August 29, 2013
Moving water to get fans closer to the field
Lowering the field nearly 5 feet required installation of three independent drain systems to redirect groundwater.
By DAVID WINTER
As is often the case, good engineering helps make exciting design a reality.
At Husky Stadium the redesigned field level and lower bowl bring the fans closer to the action on the field -- and bring the field closer to the groundwater below. It was up to Hart Crowser's engineers and hydrogeologists to figure out a way to control the water to create a dry surface for construction and a stable subgrade for the playing field.
From about the eastern 30-yard line all the way to Lake Washington, lakebed deposits and recently placed fill underlie the stadium area. The top of the hard glacial soil dips towards the lake, with the fill and sediments layered above. This intermingled geology means that the water level in the lake affects the water level below the area just east of the stadium.
Lake Washington water levels are about 16 to 18 feet above sea level. The water level on the eastern goal line is about 30 feet, meaning that groundwater flows toward the lake from the eastern side of the stadium.
On the western side the conditions are different. The ground from the eastern 30-yard line toward campus has very dense glacial soils just below the surface, but it is mingled with thick layers of sand that collect rain from all over campus and the University District. All this groundwater flows towards the stadium. So while the groundwater levels below the field might be 30 to 32 feet, the water can be under pressure from the infiltration occurring on campus.
Photos by Jesse Overton/Hart Crowser
Temporary dewatering wells kept the construction ground surface passable, even during wet winter months. A large lined settling
pond was used to collect runoff. Ponded water is from rainfall.
The water levels vary a little seasonally. They are higher in the winter and spring by a foot or so, and lower in the summer and fall. The level on the Lake Washington side of the field is fairly consistent year-round.
Field level drops
The extended lower bowl seating became possible by moving the running track to another location and lowering the field level 4 to 5 feet. The unintended consequence of improved sight lines and greater intimacy with the field is a playing surface only about 1 foot above the seasonal high groundwater level.
A permanent French drain
lowered the groundwater so the field subgrade could be built.
It cuts off the groundwater flow before it gets to the field.
Underneath the artificial turf are about 2 feet of prepared subgrade. To provide this base it meant the field excavation had to be 2 to 3 feet lower than the playing surface -- about 2 feet below the groundwater level. So not only did the final design need a drainage system to keep the water well below the playing surface, it also needed a way to control the water to allow the field section to be built in the dry.
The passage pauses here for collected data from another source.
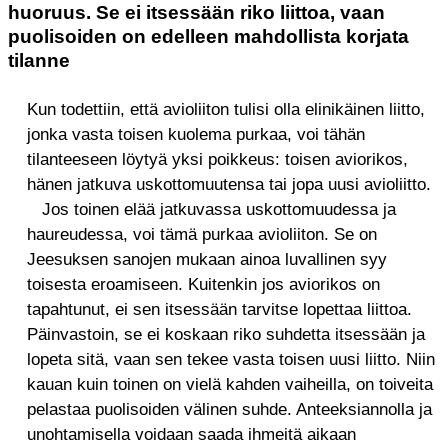
huoruus. Se ei itsessään riko liittoa, vaan
puolisoiden on edelleen mahdollista korjata
tilanne
Kun todettiin, että avioliiton tulisi olla elinikäinen liitto,
jonka vasta toisen kuolema purkaa, voi tähän
tilanteeseen löytyä yksi poikkeus: toisen aviorikos,
hänen jatkuva uskottomuutensa tai jopa uusi avioliitto.
Jos toinen elää jatkuvassa uskottomuudessa ja
haureudessa, voi tämä purkaa avioliiton. Se on
Jeesuksen sanojen mukaan ainoa luvallinen syy
toisesta eroamiseen. Kuitenkin jos aviorikos on
tapahtunut, ei sen itsessään tarvitse lopettaa liittoa.
Päinvastoin, se ei koskaan riko suhdetta itsessään ja
lopeta sitä, vaan sen tekee vasta toisen uusi liitto. Niin
kauan kuin toinen on vielä kahden vaiheilla, on toiveita
pelastaa puolisoiden välinen suhde. Anteeksiannolla ja
unohtamisella voidaan saada ihmeitä aikaan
Hart Crowser's hydrogeologists constructed a groundwater flow computer model to predict the changes in water level using various controlling systems. During construction they estimated that a network of five pumping wells installed just west of the construction zone and slightly north of the center of the field would cut off the groundwater flows from the main campus and lower the water table below the field by several feet.
These five wells were installed at the beginning of construction and pumped an average of about 50 to 60 gallons per minute. (As a comparison, a garden hose will flow at about 10 gallons per minute.) Not a lot of water for such a big area -- but enough to lower the water level at the field level by 3 feet and allow the excavation and construction work for the field to occur under workable conditions.
3 sources of water
The temporary dewatering wells had to lower the water level enough to allow the permanent groundwater cutoff system to be installed. The permanent groundwater cutoff system had to control the water levels to allow the field subgrade and playing surface to be constructed.
Three independent drain
systems work below the surface
to keep the field dry.
Water could inundate the field from three different sources:
1. Rain falling directly onto the field.
2. Rain running off the seating onto the field.
3. Groundwater flowing into the area from campus.
Hart Crowser designed three separate water control systems to keep this from happening:
1. A network of cross drains parallel to the yard lines and about a foot below the field catches water and prevents buildup of water pressures below the turf. The turf itself is highly permeable, as is the gravel subgrade layer below. Water falling onto the field as rain or snow will easily pass through the turf and gravel, be collected by the cross drains, and be conveyed to an outfall to Lake Washington. Even in the pouring rain the field remains playable.
2. A trench drain surrounds the field at the base of the lower bowl and collects runoff from the bowl seating. The trench drain is 2 feet deep and filled with gravel, with a perforated pipe at the bottom. Water collects in the pipe and flows to the outfall instead of running onto the field.
3. The groundwater capture and conveyance system is deeper but very simple. A French drain 5 feet deep surrounds the field on the three upgradient sides (north, south and west). The French drain is filled with gravel and has a perforated pipe at the bottom. Groundwater intersects the drain and pipe, which carries it to the outfall. This keeps the groundwater level at least 3 feet below the field.
All three of these systems act independently, and all are necessary to keep the field in top playable condition
David Winter, PE, LEED AP, is vice president of Hart Crowser. He was principal-in-charge of the geotechnical, environmental and seismic design and construction of the Husky Stadium redevelopment and ICA track relocation projects.